(Records)
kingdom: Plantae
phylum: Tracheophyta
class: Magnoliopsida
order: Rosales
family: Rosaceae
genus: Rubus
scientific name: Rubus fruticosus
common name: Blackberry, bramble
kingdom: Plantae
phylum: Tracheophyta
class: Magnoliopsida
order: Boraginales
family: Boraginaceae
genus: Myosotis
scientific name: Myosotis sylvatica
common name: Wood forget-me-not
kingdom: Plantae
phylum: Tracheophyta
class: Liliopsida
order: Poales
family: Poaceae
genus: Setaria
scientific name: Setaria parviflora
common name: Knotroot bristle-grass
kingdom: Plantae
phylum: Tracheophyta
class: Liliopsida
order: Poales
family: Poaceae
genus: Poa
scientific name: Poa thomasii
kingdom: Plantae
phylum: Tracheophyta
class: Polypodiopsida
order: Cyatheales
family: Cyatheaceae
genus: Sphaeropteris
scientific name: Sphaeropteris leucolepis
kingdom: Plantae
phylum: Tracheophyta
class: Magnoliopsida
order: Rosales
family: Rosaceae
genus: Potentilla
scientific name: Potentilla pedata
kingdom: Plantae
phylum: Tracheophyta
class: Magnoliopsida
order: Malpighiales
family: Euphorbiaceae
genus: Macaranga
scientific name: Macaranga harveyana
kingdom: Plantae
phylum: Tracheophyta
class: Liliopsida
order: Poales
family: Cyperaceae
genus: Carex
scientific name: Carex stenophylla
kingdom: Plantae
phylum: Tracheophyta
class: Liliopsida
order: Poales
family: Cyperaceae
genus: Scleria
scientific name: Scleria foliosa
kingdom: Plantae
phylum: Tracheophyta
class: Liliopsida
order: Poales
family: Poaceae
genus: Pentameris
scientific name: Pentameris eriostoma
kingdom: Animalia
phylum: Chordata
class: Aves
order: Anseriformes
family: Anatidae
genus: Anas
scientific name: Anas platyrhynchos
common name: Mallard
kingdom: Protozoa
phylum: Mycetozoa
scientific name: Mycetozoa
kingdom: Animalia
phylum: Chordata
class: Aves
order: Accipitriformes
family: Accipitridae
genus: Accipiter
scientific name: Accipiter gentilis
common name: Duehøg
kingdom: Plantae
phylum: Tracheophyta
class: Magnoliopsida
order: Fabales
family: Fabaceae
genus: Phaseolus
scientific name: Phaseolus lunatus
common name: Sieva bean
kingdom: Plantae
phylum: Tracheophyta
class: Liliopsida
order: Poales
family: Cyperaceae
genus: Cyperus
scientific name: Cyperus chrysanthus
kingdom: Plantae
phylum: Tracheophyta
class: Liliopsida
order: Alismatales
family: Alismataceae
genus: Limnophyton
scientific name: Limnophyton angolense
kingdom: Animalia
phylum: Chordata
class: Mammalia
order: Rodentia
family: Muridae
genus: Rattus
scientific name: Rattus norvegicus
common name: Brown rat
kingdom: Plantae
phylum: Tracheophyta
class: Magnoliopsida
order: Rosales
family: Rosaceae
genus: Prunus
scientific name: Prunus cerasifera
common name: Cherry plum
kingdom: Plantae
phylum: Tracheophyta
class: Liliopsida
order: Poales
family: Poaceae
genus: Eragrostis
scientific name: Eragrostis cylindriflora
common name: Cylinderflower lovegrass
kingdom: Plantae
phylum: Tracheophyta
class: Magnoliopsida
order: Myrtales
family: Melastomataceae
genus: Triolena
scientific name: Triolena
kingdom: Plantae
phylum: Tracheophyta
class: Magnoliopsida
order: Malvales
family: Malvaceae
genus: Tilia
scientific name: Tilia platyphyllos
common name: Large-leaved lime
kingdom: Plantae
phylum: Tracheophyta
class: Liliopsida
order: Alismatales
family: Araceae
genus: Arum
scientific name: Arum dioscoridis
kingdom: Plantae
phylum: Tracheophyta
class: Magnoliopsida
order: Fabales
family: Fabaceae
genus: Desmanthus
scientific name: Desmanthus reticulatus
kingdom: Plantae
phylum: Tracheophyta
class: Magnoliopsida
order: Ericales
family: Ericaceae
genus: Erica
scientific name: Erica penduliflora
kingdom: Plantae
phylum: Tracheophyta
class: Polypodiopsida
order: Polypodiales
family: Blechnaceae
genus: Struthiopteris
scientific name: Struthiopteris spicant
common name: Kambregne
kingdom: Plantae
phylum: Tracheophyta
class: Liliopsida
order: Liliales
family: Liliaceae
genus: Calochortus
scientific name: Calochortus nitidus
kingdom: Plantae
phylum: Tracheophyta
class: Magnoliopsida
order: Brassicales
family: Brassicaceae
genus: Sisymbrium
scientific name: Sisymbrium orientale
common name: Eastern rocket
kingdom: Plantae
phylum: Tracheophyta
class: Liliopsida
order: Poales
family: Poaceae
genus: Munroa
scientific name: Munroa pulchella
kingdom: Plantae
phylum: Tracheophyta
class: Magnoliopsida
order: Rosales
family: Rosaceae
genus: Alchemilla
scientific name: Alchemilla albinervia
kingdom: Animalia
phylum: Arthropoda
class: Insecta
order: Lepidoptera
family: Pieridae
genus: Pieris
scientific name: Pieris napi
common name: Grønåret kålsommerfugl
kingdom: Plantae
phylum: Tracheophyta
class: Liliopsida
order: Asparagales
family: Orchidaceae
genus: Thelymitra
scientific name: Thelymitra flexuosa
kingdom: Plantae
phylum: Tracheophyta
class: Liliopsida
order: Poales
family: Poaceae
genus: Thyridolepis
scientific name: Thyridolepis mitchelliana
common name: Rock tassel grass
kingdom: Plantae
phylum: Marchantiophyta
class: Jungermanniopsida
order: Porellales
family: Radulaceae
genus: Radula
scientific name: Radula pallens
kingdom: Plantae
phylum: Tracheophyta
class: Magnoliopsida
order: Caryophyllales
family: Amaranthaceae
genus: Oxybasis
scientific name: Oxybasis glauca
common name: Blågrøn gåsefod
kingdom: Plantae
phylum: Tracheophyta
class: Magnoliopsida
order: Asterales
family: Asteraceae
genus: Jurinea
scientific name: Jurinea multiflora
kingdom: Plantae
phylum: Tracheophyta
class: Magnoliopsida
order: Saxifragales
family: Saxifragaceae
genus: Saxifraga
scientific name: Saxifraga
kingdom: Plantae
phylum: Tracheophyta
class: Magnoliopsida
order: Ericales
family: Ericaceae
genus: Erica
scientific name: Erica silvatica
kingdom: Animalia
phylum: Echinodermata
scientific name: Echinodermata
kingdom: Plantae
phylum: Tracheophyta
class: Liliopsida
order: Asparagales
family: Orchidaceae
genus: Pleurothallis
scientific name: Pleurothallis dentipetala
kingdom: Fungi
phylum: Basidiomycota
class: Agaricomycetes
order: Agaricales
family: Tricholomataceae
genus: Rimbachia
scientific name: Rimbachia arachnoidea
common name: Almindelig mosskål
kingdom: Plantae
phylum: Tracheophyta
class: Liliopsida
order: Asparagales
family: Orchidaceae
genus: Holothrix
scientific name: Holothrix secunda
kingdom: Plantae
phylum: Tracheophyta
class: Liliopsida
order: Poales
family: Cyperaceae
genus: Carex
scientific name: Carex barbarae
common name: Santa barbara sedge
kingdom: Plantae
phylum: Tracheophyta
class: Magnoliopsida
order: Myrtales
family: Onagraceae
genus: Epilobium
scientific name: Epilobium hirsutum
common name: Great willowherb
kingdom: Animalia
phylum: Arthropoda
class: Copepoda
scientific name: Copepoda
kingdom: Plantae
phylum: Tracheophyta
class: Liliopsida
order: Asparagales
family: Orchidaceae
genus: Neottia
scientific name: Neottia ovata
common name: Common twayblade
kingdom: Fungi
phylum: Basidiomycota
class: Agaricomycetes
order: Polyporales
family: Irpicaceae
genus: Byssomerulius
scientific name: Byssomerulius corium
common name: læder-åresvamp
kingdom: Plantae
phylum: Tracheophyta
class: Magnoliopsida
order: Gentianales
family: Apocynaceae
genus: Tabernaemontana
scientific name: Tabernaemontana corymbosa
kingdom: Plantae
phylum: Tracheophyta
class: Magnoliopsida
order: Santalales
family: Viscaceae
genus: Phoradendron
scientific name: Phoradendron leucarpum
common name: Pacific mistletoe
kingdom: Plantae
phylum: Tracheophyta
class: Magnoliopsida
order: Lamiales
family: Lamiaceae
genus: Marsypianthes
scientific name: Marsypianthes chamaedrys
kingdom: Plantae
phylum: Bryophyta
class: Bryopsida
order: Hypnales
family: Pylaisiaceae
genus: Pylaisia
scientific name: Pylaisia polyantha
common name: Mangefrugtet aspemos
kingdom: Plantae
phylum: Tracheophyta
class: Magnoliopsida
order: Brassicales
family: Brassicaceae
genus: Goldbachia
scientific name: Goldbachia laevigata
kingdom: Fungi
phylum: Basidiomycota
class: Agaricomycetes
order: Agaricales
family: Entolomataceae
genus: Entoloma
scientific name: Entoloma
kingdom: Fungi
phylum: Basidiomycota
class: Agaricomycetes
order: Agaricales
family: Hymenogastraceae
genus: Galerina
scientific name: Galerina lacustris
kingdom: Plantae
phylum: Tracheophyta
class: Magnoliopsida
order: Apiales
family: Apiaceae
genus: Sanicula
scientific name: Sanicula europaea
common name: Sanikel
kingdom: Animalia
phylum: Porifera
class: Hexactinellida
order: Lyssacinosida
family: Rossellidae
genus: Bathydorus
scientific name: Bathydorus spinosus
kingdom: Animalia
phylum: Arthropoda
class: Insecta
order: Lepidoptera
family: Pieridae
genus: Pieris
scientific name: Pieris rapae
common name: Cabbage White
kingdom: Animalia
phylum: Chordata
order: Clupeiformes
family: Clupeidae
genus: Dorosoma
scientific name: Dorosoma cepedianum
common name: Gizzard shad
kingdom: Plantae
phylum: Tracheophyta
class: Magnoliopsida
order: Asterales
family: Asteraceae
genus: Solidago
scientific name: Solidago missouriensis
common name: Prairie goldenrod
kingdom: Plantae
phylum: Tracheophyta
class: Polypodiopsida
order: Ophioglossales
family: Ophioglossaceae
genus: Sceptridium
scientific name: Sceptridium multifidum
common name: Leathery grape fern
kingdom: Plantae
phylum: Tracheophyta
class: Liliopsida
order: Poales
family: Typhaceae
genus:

PROBLEM DESCRIPTION — Output everything from the start of the listing down to the line "family: Boraginaceae", including that line, as a Markdown table with the columns No. and Line, skipping blank lines.

REPLY TO THE TASK —
| No. | Line |
|---|---|
| 1 | kingdom: Plantae |
| 2 | phylum: Tracheophyta |
| 3 | class: Magnoliopsida |
| 4 | order: Rosales |
| 5 | family: Rosaceae |
| 6 | genus: Rubus |
| 7 | scientific name: Rubus fruticosus |
| 8 | common name: Blackberry, bramble |
| 9 | kingdom: Plantae |
| 10 | phylum: Tracheophyta |
| 11 | class: Magnoliopsida |
| 12 | order: Boraginales |
| 13 | family: Boraginaceae |